COLORADO SPRINGS, Colo. -- Customer-driven merchandising programs are quickly becoming standard for progressive retailers looking to capture and keep customers, operators said at the Multi-Channel Strategies for Merchandising, Sales and Marketing Conference, sponsored by the Grocery Manufacturers of America.
At Ahold stores, Roger Davidson, senior vice president of nonperishables and corporate brands, wants to see no more multi-branded promotions like bake-offs, but instead wants programs geared toward regional communities, classes of shoppers or specific ethnic groups, he said.
"We just challenged Kraft to take a look at its Capri Sun drinks," Davidson said, noting there is no sugar-free variety of that brand. Consumers are beginning to read labels more closely, and as of 2006, trans fatty acids must be listed on the label. So, if a product has more than zero, it will be in trouble, he said.
"We're not Whole Foods Market or Wild Oats, but bring us products that address [the nutrition] issue," he said.
Meanwhile, a Wild Oats official described a plan whereby the chain retained an experienced staffer from a natural cosmetics manufacturer for one year to train Wild Oats' staff about all aspects of the product.
Steve Kaczynski, the natural food chain's senior vice president, sales and marketing, cited other examples of how Wild Oats is adapting to changing times. When the chain began stocking Green Mountain and other regional coffees, coffee retails went up, but profits went down, he said. Executives met to find a solution.
At this point, money usually used for marketing and related fees went to educate store associates, and then the customers, about the fair-trade coffee movement. The campaign included details describing how organic agriculture helps the environment and how fair trade benefits the growers. This approach soon doubled coffee category sales, even with the higher prices, he said.
Another initiative the Boulder, Colo.-based retailer undertook was to sit down with executives of Seventh Generation, a Vermont-based manufacturer of environmentally friendly household products, to get some ideas. One that came to fruition and garnered results was executed last April 22, on Earth Day. Wild Oats offered product samples and featured the Seventh Generation line all month. The result? Better than a 235% increase in the total category, Kaczynski said.
Again, the supplier played a big role in the education of store associates, which Kaczynski cited as the basic reason for the big increases in both categories.
Both supermarket retailers were featured in a seminar devoted to explaining innovations that deliver the "wow" factor. Others on the panel included Robert Price, senior vice president and chief marketing officer for Wawa Food Markets, Wawa, Pa.; and Bob Berman, vice president, buying, for May's Drug Stores, Tulsa, Okla., who represented the drug channel and the independents.

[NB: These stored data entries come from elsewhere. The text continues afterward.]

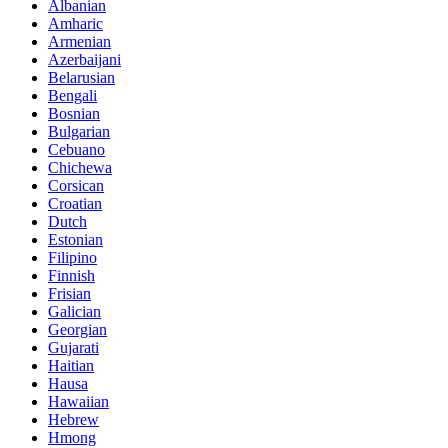
Albanian
Amharic
Armenian
Azerbaijani
Belarusian
Bengali
Bosnian
Bulgarian
Cebuano
Chichewa
Corsican
Croatian
Dutch
Estonian
Filipino
Finnish
Frisian
Galician
Georgian
Gujarati
Haitian
Hausa
Hawaiian
Hebrew
Hmong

Rethinking strategy is critical to the success of traditional retailers right now. Supermarkets have lost 10 trips per year to supercenters, according to statistics offered in another session by Neil Stern, senior partner, and Ted Zittell, partner affiliate, McMillan/Doolittle, Chicago. Consumers have split their shopping into multiple channels. Larger chains have consolidated, which is good, but not great, they told a general session audience.
"They're using tried-and-true methods, but they can deliver the 'wow,' and one advantage they have is the built-in traffic."
Instead of waiting for manufacturers to dictate programs, retailers have the opportunity to act as advocates for their consumers, asking for support in new ways, as Ahold is, Stern said.
"We are living in a multichannel world, yet the subtext of each session and the meeting as a whole was transformation," said Mark Baum, executive vice president of GMA, Washington. "Perhaps it will be the beginning of a dialogue among trading partners that will lead to more top-line growth."